(Passage fourni):
On se souvient qu’en 2005 Sarkozy et Hollande firent ensemble (au point de se faire photographier tout sourire assis côte à côte sur un banc) pour appeler à voter oui au projet de constitution européenne. Malgré une campagne médiatique déchaînée d’une ampleur rarement atteinte, la majorité du peuple français (surtout sa population laborieuse) rejeta massivement le projet par 55 % de non contre 45 % de oui. On se souvient enfin qu’en 2008 Sarkozy et Hollande s’entendirent comme larrons en foire pour faire adopter par le congrès le texte rejeté.

Pour Mélenchon la coupable de cette violation du vote souverain n’est autre que Merkel. Il écrit en effet:  «En 2008 c’est elle qui a obtenu (souligné par moi) – sans difficulté – que Nicolas Sarkozy s’assoie sur le vote des Français pour leur imposer sous le nom de traité de Lisbonne le traité constitutionnel européen pourtant rejeté en 2005 par référendum.» (p. 113) Merkel «a obtenu»? Donc sans sa pression Sarkozy ne bronchait pas et Hollande (oublié par Mélenchon) n’aurait pas eu besoin de l’aider à faire voter le traité de Lisbonne?

Le cocorico répété de Mélenchon l’entraîne loin sur les rivages du chauvinisme et l’amène à prétendre que les méfaits de l’Union européenne ne seraient pour l’essentiel que le produit de la mainmise allemande et la négation d’un modèle français éternel.

Ainsi écrit-il: «La doctrine politique que l’Allemagne veut imposer partout (…) est la négation de l’identité républicaine de la France qui suppose le pouvoir sur toute chose du citoyen.» (p. 17-18). Ah bon? Dans la Ve République sous laquelle nous vivons depuis 60 ans le citoyen aurait donc pouvoir sur toute chose à la différence de ce qui se passe dans la sinistre Allemagne voisine… qui rafle tous les bénéfices ou presque de la liquidation de l’URSS et des «démocraties populaires.»

Ainsi précise-t-il «l’Allemagne a annexé économiquement les anciens pays soviétiques pour en faire l’atelier de production dont elle avait besoin pour produire moins cher. Le reste de l’Europe n’en a recueilli que des miettes. (souligne par moi)»( p. 112). Mélenchon regrette donc que les autres pays européens aient, selon lui, moins bénéficié que Berlin de la liquidation de la propriété d’Etat et de la mise sur le marché d’une force de travail qualifiée massivement réduite au chômage. Etrange internationalisme que cette dénonciation d’une mauvaise répartition du pillage…

De même la guerre menée par l’OTAN pour disloquer la Yougoslavie et fabriquer l’état mafieux du Kosovo… c’est encore et toujours l’Allemagne qui, nous dit l’insoumis en chef, «précipite l’éclatement sanglant de la Yougoslavie (…) à partir de 1998, soutient carrément la constitution des milices armées de l’UCK [Armée de libération du Kosovo]. (…) Puis plaide activement pour l’indépendance du Kosovo, en violation des résolutions de l’ONU.» ( p. 127), organisation de brigandage international dont Mélenchon soutient la légitimité des résolutions et mandats.

(Section des données):
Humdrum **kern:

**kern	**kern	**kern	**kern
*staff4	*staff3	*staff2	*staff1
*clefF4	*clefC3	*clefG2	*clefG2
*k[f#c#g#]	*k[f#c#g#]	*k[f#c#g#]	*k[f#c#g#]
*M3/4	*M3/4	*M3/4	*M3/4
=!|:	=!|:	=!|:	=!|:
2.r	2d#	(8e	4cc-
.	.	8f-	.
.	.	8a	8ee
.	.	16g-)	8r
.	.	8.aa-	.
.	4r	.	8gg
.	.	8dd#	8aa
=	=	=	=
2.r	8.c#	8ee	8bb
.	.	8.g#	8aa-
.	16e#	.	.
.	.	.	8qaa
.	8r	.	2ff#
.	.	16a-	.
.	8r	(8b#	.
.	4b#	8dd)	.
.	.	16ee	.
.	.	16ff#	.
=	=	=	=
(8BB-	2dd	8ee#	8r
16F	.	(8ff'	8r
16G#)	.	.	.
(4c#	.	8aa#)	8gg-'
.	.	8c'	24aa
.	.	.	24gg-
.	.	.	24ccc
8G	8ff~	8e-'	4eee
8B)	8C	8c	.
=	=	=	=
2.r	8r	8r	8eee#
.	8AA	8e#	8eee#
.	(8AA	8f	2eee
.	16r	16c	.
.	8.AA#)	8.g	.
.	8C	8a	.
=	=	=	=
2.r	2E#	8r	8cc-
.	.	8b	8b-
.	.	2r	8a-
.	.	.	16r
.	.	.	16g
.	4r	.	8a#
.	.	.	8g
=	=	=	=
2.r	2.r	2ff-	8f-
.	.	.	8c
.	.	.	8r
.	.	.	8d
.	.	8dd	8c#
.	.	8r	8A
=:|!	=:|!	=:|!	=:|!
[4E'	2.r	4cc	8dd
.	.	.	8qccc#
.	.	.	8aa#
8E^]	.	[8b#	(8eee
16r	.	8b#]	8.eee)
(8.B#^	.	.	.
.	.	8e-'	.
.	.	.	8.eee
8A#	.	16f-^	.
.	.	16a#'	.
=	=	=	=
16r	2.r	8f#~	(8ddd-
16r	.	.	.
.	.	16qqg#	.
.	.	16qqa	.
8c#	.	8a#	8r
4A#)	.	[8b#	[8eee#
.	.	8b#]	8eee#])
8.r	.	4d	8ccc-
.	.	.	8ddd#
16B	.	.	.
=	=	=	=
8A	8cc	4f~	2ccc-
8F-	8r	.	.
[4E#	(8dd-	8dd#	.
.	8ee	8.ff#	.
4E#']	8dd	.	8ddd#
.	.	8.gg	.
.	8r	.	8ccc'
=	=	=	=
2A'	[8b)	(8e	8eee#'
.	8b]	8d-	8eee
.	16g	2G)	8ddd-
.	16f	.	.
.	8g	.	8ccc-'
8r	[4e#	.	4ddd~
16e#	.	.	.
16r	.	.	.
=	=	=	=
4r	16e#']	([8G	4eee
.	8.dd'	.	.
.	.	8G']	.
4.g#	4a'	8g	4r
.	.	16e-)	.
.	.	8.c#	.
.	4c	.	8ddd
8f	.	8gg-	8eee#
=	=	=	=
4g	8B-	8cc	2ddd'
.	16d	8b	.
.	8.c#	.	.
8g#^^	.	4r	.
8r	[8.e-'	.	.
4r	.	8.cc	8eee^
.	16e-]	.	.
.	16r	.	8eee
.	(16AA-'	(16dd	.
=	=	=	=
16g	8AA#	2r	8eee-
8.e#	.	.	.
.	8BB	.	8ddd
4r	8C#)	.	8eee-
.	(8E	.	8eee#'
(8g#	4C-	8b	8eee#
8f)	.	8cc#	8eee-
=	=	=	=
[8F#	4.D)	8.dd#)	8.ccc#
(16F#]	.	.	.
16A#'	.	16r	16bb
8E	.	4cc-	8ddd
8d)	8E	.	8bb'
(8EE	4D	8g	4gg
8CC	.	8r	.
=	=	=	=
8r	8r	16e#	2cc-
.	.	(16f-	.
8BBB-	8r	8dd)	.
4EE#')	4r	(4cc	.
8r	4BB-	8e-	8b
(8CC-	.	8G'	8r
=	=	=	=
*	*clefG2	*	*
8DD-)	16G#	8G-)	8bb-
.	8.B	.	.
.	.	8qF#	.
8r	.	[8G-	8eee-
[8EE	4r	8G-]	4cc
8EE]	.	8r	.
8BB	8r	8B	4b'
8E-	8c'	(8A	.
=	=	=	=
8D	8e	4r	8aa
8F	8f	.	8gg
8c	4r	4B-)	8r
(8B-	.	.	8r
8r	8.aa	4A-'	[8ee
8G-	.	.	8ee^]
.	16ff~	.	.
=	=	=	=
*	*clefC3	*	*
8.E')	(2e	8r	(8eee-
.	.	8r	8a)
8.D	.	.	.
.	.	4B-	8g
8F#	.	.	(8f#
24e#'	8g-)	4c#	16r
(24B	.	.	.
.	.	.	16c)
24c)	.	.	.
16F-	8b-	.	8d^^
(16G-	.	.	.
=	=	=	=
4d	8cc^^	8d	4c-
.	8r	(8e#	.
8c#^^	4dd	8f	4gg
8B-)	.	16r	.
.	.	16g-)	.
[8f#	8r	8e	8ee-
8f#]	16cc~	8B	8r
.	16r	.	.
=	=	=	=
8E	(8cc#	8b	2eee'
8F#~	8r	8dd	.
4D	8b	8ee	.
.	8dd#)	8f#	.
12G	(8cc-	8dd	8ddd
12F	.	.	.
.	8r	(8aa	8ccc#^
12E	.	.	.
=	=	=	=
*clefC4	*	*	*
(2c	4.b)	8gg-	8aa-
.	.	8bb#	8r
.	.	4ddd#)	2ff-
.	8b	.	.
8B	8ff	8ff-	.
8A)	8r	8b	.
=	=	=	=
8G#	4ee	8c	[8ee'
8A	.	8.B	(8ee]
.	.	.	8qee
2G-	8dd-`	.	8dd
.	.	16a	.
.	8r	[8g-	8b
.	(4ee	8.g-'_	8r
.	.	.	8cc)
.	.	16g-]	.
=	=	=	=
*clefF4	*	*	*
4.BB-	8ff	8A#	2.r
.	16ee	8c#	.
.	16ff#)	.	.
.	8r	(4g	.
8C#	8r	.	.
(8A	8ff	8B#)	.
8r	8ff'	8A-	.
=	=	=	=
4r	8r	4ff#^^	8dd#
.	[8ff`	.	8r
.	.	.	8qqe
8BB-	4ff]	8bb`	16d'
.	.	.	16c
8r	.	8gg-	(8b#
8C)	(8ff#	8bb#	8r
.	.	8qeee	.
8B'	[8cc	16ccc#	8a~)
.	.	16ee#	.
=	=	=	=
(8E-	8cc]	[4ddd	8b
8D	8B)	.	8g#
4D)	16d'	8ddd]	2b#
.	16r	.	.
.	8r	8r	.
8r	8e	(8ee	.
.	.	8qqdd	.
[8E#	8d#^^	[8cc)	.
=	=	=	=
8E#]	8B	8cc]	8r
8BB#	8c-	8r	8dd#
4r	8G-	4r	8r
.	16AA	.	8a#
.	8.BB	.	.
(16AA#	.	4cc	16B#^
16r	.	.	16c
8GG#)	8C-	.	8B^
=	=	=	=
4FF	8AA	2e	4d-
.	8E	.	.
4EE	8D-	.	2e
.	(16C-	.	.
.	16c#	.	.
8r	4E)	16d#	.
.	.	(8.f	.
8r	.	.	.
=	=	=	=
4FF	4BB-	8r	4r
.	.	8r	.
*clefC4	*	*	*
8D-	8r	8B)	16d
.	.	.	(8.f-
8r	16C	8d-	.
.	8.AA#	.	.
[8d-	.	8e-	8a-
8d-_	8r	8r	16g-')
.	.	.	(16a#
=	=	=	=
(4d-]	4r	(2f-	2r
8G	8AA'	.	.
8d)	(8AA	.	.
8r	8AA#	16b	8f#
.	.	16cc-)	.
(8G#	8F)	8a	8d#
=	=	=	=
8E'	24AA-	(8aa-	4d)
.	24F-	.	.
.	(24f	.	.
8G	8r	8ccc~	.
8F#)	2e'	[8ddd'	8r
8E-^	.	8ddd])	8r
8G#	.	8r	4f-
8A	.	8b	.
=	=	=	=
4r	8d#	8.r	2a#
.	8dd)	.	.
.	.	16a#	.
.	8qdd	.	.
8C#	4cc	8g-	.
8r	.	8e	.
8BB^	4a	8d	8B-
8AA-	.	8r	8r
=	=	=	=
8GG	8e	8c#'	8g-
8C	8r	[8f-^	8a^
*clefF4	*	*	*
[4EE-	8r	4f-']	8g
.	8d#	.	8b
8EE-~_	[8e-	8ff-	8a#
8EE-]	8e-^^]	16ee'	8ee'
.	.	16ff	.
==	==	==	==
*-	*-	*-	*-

(Travail demandé): D'après le passage fourni, par quel résultat le projet de constitution européenne fut-il rejeté en 2005 ? Répondez en une phrase, s'il vous plaît.

(Réponse attendue): Le projet fut rejeté par 55 % de non contre 45 % de oui.